I just gotta pour water on this. I'm sorry. It bothers me.

Apple did some amazing marketing around their chip to make people think its arm that made it so good. I'm sorry, it's not. The Intel chips that came out the next year were even better.

Do you know what the secret sauce is? Tsmc. They constantly buy the latest and greatest chip fab tech, and if you use them, your stuff is gonna be next level by default. Intels fabs upgraded their tech the year after tsmc did, and well that solved that problem, suddenly just as good or better.

Apples' secret sauce wasn't arm. It was buying TSMC an entire factory. They literally bought the company an entire new factory for a deal that would guarantee apple a minimum number of fab time per year in TSMC fabs.

And of course the kicker is that none of these cpus actually run x86 or arm.
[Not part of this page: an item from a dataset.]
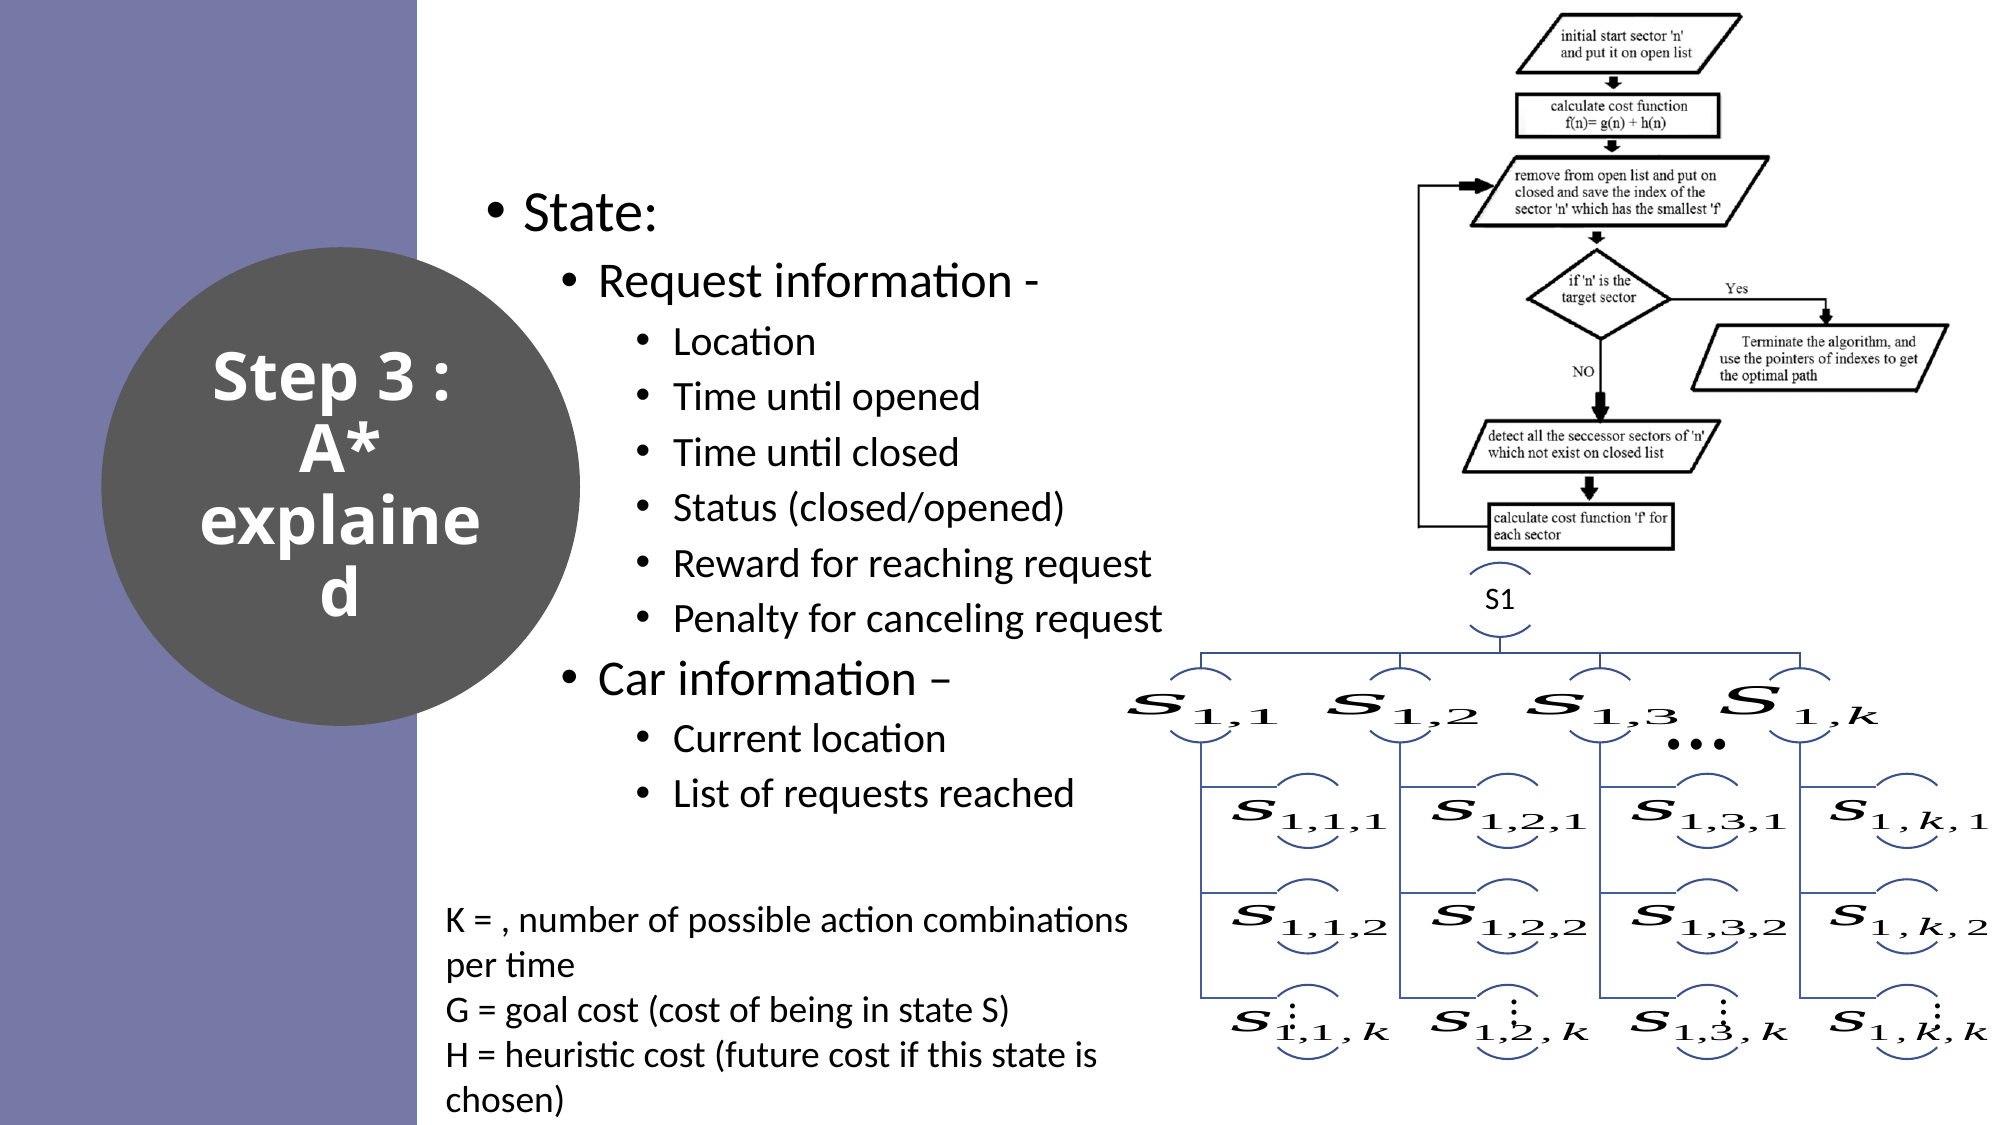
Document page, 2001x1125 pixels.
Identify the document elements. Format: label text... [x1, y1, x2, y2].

Haven't done for decades, the machine code is compiled down to a chip specific bytecode at execution time. Bloat isn't a problem because the cpu doesn't run x86.

[–] vox@sopuli.xyz 1 points 2 years ago* (last edited 2 years ago) (2 children)
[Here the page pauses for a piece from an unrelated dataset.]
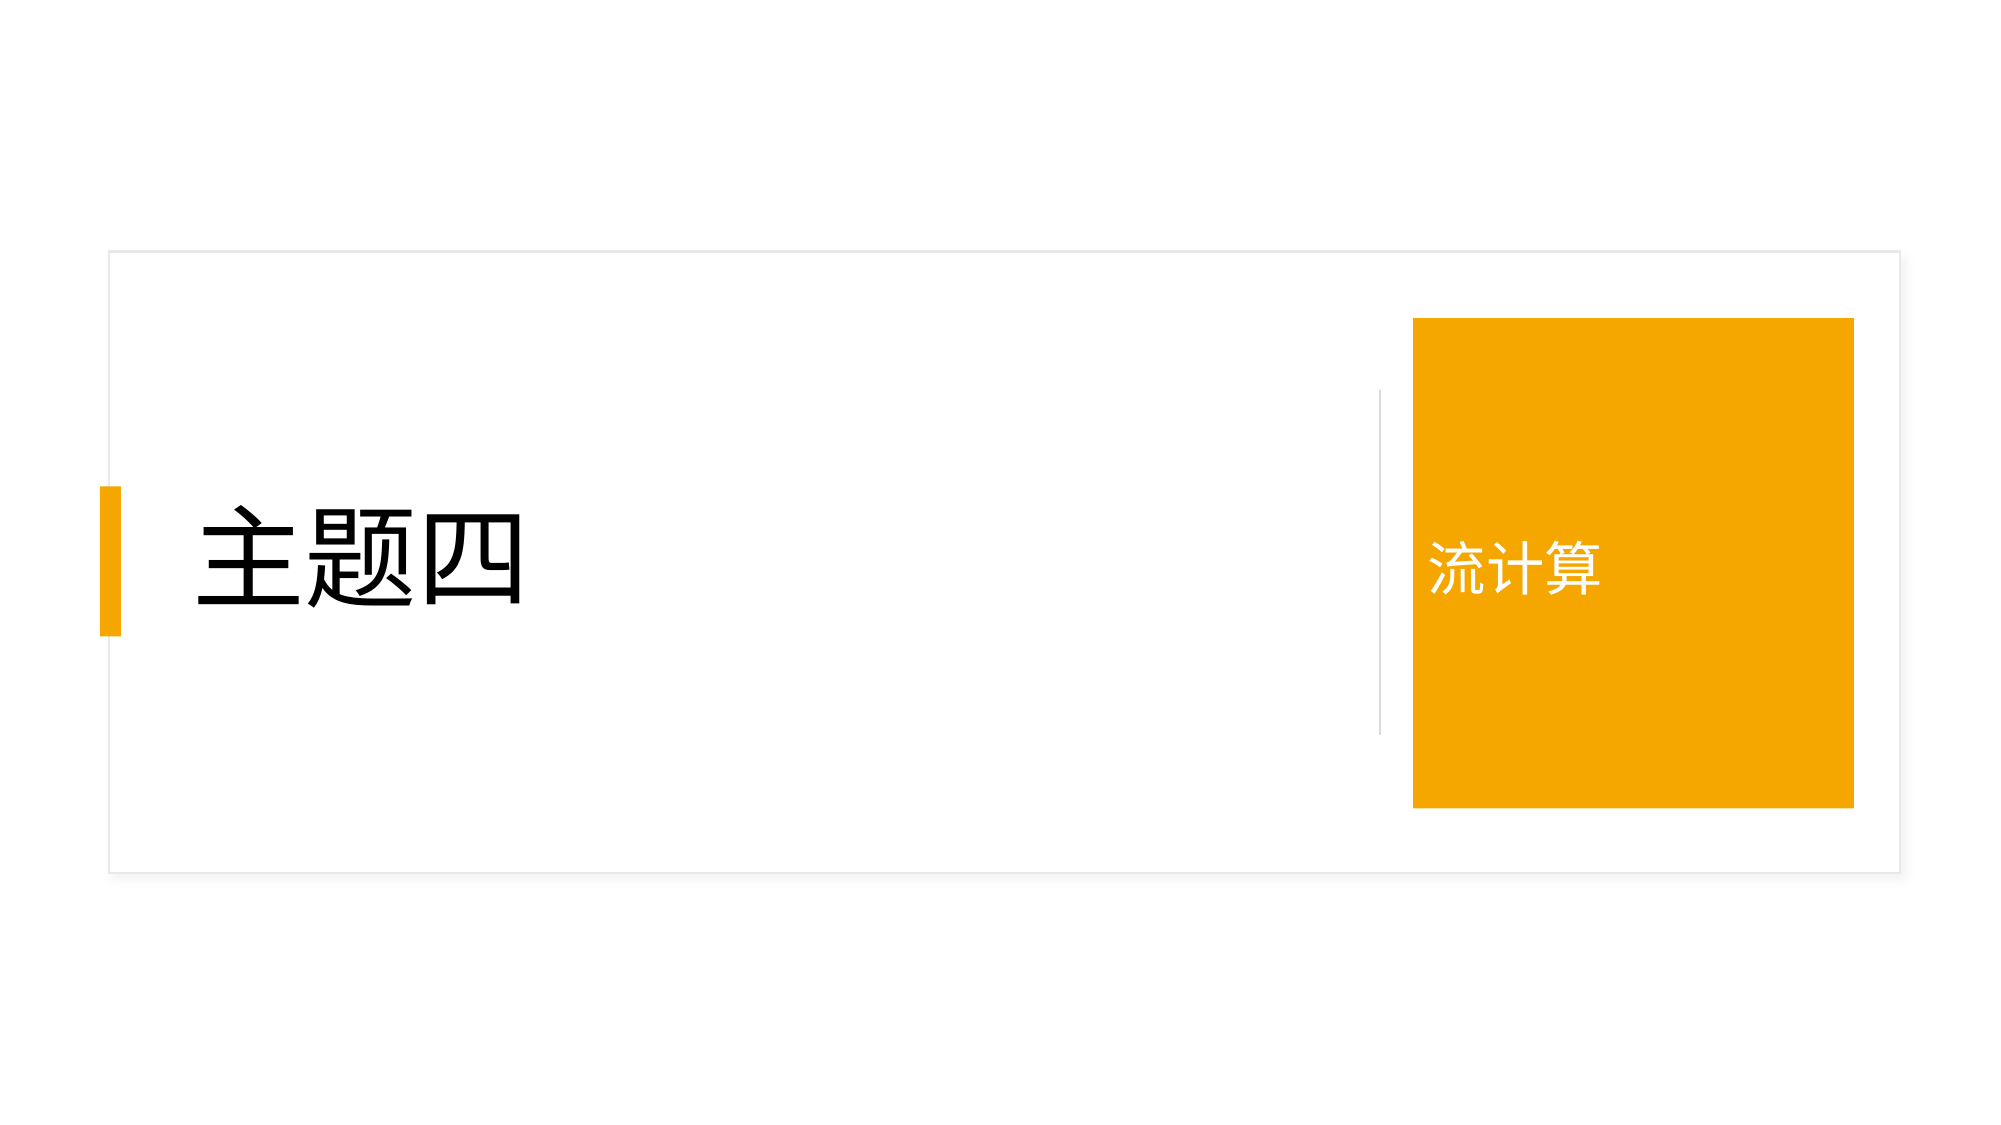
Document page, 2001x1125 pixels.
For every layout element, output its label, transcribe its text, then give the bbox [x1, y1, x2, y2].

title 主题四 [176, 318, 1328, 809]
list 流计算 [1413, 318, 1854, 809]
arm IS more efficient on the instruction level (faster conditions directly in the instructions, better prediction, it's overall more efficient)
even armv4 is technically more efficient thrn modern x86, assuming identical node size

[–] echo64@lemmy.world 1 points 2 years ago (1 children)

oh yeah and x86 has a billion extensions that requires multiple arm instructions to execute. but non of this matters as none of the arm or x86 chipsets actually execute arm or x86 machine code, it's all transformed (sorry i can't use the word compile here people get mad) into processor specific microcode making the whole thing moot

[–] superb@lemmy.blahaj.zone 0 points 2 years ago

You don’t understand what microcode is, it’s not a magic spell that can hide all problems of an instruction set.